# Problem
Write out every line of the entries below word for word, omitting the pictures.
Top of Records supplied
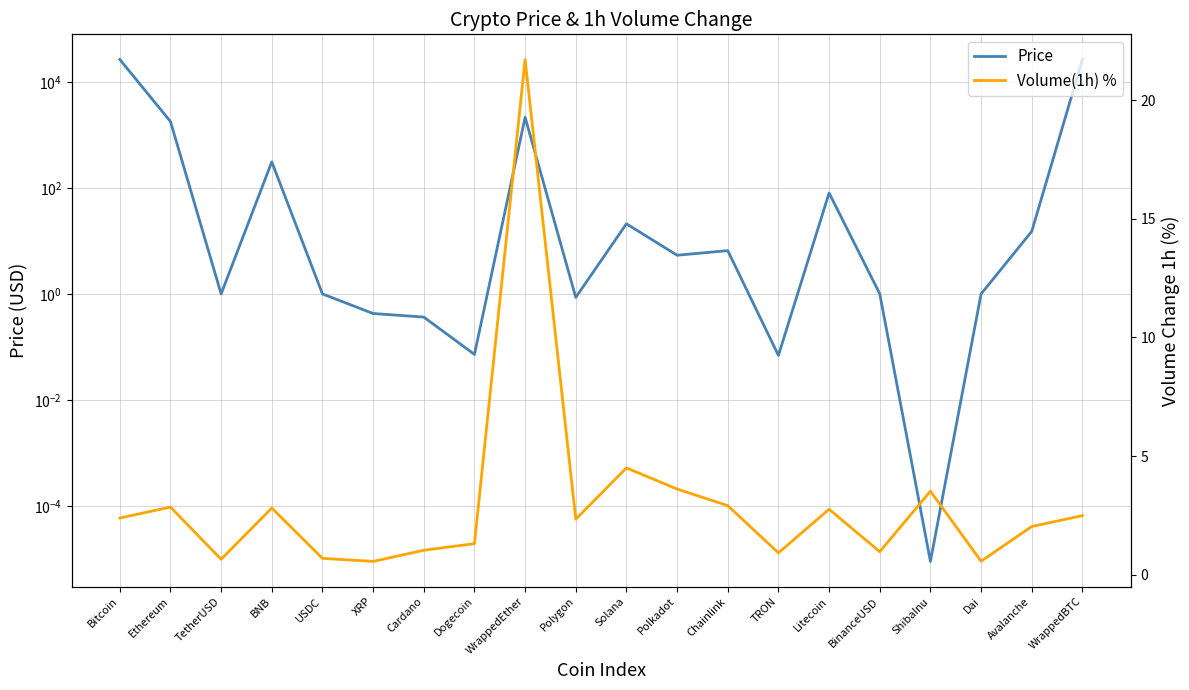

In Volume(1h) %, how many points are higher than both neighbors (excluding endpoints)?

6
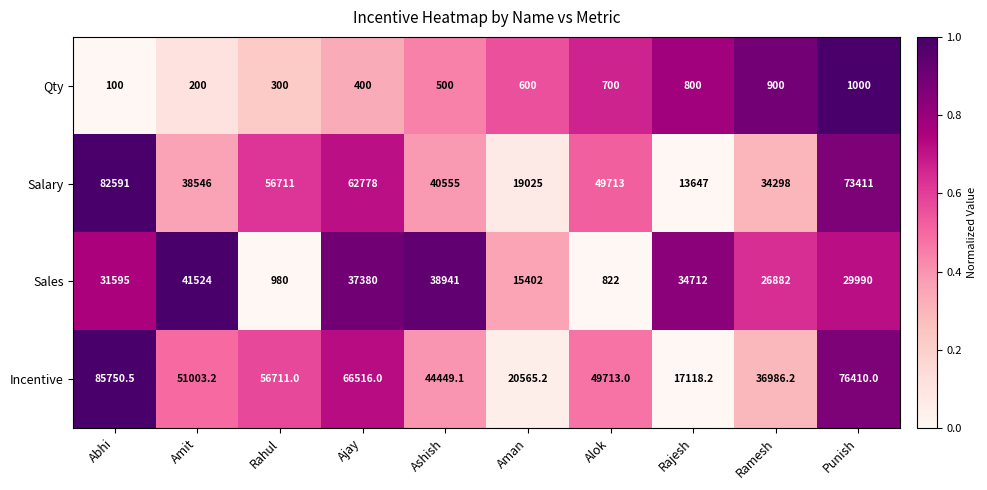

True or false: Qty has a value of 1219.5 at Rajesh.

False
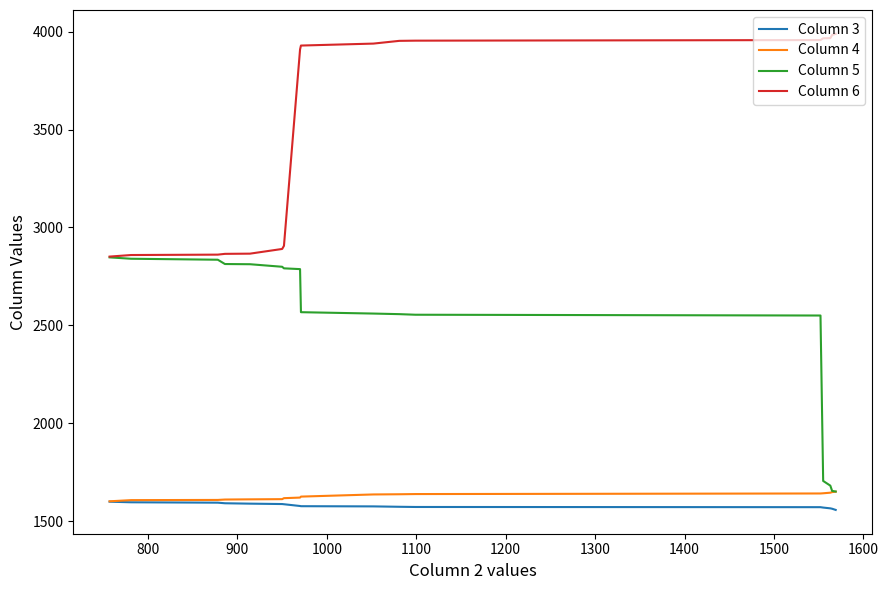

Which series has the widest spread of values?

Column 5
Bottom of Records supplied
# Response area
In Volume(1h) %, how many points are higher than both neighbors (excluding endpoints)?

6

True or false: Qty has a value of 1219.5 at Rajesh.

False

Which series has the widest spread of values?

Column 5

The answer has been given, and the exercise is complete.